Kampol Toemakharathaworn, Voraboot Taweeruchana, Jirawat Swangsri, Thawatchai Akaraviputh, Asada Methasate, Vitoon Chinswangwatanakul, Thanyadej Nimmanwudipong, Atthaphorn Trakarnsanga. Minimally Invasive Unit, Department of Surgery, Faculty of Medicine Siriraj Hospital, Mahidol University, Bangkok, Thailand..
Introduction: Colonic perforation is considered as one of severe complications for endoscopic procedure of colon, including colonoscopy and sigmoidoscopy. This complication is unusual but has a high rate of mortality and morbidity. Fecal diversion (colostomy) may needs as a part of treatment in selected patients. The purpose of this study was to determine the risk factors influencing colostomy rate in the setting of iatrogenic colonoscopy perforation.

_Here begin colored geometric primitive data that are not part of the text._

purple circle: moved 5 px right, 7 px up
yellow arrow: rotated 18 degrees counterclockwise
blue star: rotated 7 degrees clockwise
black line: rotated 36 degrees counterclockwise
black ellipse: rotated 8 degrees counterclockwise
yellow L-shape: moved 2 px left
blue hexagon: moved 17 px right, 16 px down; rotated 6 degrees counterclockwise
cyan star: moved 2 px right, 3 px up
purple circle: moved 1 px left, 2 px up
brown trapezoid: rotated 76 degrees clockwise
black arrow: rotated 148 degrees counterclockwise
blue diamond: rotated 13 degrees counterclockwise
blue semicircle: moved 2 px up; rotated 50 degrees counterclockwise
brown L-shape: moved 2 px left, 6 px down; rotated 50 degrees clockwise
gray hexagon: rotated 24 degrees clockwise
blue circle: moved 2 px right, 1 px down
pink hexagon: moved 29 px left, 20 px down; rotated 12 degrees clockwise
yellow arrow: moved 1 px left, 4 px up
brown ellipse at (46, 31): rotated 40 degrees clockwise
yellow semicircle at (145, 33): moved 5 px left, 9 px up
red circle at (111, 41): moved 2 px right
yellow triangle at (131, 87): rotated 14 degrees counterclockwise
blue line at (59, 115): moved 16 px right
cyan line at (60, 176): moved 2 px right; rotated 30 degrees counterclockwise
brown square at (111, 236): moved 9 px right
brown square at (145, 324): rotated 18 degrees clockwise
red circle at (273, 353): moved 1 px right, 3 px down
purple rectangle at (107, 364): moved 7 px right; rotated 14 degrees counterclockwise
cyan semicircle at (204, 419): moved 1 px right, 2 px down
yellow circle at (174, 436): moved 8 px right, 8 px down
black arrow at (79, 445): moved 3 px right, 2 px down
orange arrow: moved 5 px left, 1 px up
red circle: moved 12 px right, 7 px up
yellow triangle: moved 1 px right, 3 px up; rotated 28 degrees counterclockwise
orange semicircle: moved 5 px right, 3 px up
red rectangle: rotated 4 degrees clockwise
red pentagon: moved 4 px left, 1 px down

Methods: A retrospective analysis was conducted of all patients who underwent surgical treatment for colonoscopic perforation between January 2005 and August 2013. Patients underwent single-stage operation, including primary repair and segmental resection with anastomosis, were compared with the fecal diversion group. The potential risk factors of fecal diversion in term of age, perforated size, location of perforation, contamination, colonic pathology, and timing of diagnosis were reviewed and analyzed.
Results: There were 31 colonic perforations from 35,361 endoscopic procedures of colon, 32,426 colonoscopies and 2,935 flexible sigmoidscopies (incidence 0.09%). Thirty patients underwent surgical treatment divided into single stage operation in 21 patients (70%) and fecal diversion in 9 patients (30%). Age, timing of detection, perforated size and location of perforation were not significantly influenced the rate of fecal diversion. All 4 patients who had pathology at rectosigmoid colon (3 inflamatory bowel diseases and 1 radiation proctitis) underwent fecal diversion compared with 5 patients (19.2%) in normal rectosigmoid group (p= 0.005). Patients, who had moderate to severe intraabdominal contamination, were more likely to have colostomy (80% vs. 5%, p< 0.001).
Conclusions: Intraabdominal contamination and underlying colonic pathology were risk factors of fecal diversion for colonoscopic perforation in this recent study.